Düşmanın yaktığı köy sayısı 830. Yanan bina sayısı 114.408. Ülkeyi neredeyse yeniden kurmamız gerekiyor. Yunanistan’dan gelen göçmen sayısı 400 bini geçecek. İktisadi hayatımız da, eğitim durumumuz da içler acısı. İktisatçımız çok az. Zorunlu okuma yaşındaki çocukların ancak dörtte birini okutabiliyoruz. Halkın eğitim sorunu hiç çözülmemiş. Oysa Cumhuriyet’in insan malzemesini hazırlamalı, namus cephesini güçlendirmeliyiz. Kültür eserleri kaçırılmış, kaçırılmaya devam ediliyor.
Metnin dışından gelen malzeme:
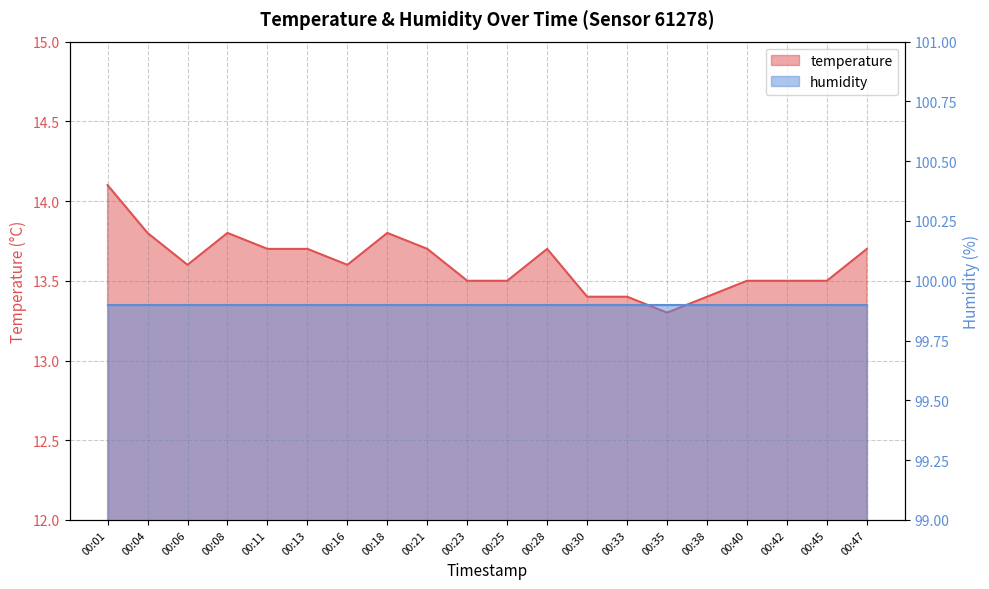

How many values are between 13 and 14?

19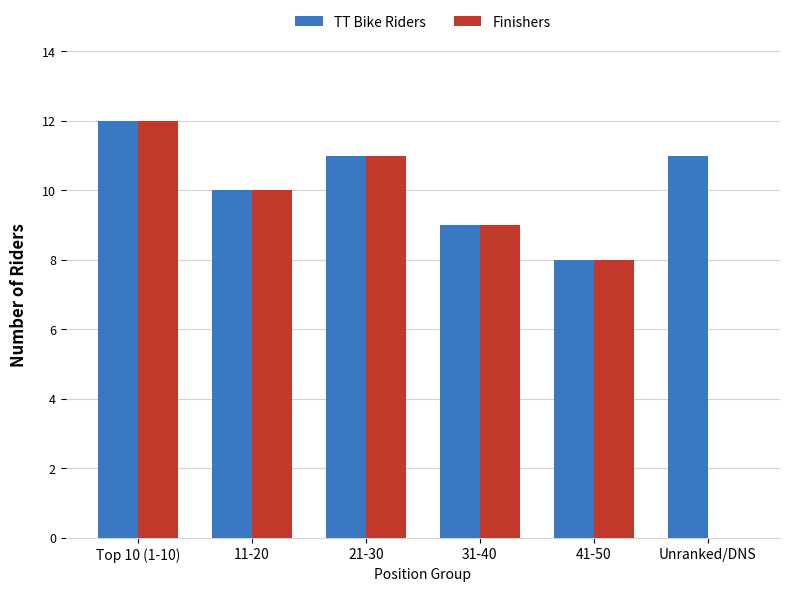

Reading right to left, extract all data points from this chart.

TT Bike Riders: Unranked/DNS=11	41-50=8	31-40=9	21-30=11	11-20=10	Top 10 (1-10)=12
Finishers: Unranked/DNS=0	41-50=8	31-40=9	21-30=11	11-20=10	Top 10 (1-10)=12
Raporlarda daha ayrıntılı, daha acı bilgiler var. Bunları Bakanlara ve parti yönetim kuruluna da ver. Genel durumu tam bilsinler. Bütçemiz, gelirimiz yetersiz. İktisadi çıkmazdan kurtulmak için geliştirdiğim bir düşüncem var. Bu düşünceyi günü gelince konuşuruz. Hedefimiz milli iktisat. Bağımsızlığın sürekli olması için iktisadi bağımsızlık temel ilkemiz olmalı. Osmanlı bu gerçeği geç fark etti. Fark ettiği zaman çok geç kalmıştı. Cumhuriyete uygun bir anayasaya gerek var. Bu zor durumdan nasıl çıkılabileceğini gösteren ne bir örnek var önümüzde, ne de bir deney. Ama yılmamak, ucuz ve geçici çarelerle yetinmemek, halkı kurtarmak için sorunları çözmek, kalkınmak, ilerlemek, milli egemenliğe dayalı uygar ve özgür bir toplum oluşturmak, yüzyılımızın düzeyine yetişmek, kısacası çağdaşlaşmak ve bu büyük ideali tam olarak başarmak zorundayız. Bu ana kadar bu ideali koruyarak geldik. Bundan sonra daha hızlı yürümek zorundayız. Bunun için gerekli yöntemi, yolu birlikte arayıp bulacağız. Yoksul ve esir ülkelere örnek olacağız. Kaderin bizim kuşağımıza yüklediği kutsal bir görev bu. Bu büyük görevin ağırlığını ve onurunu seninle paylaşmak istedim. Allah yardımcımız olsun! Gazi Mustafa Kemal.”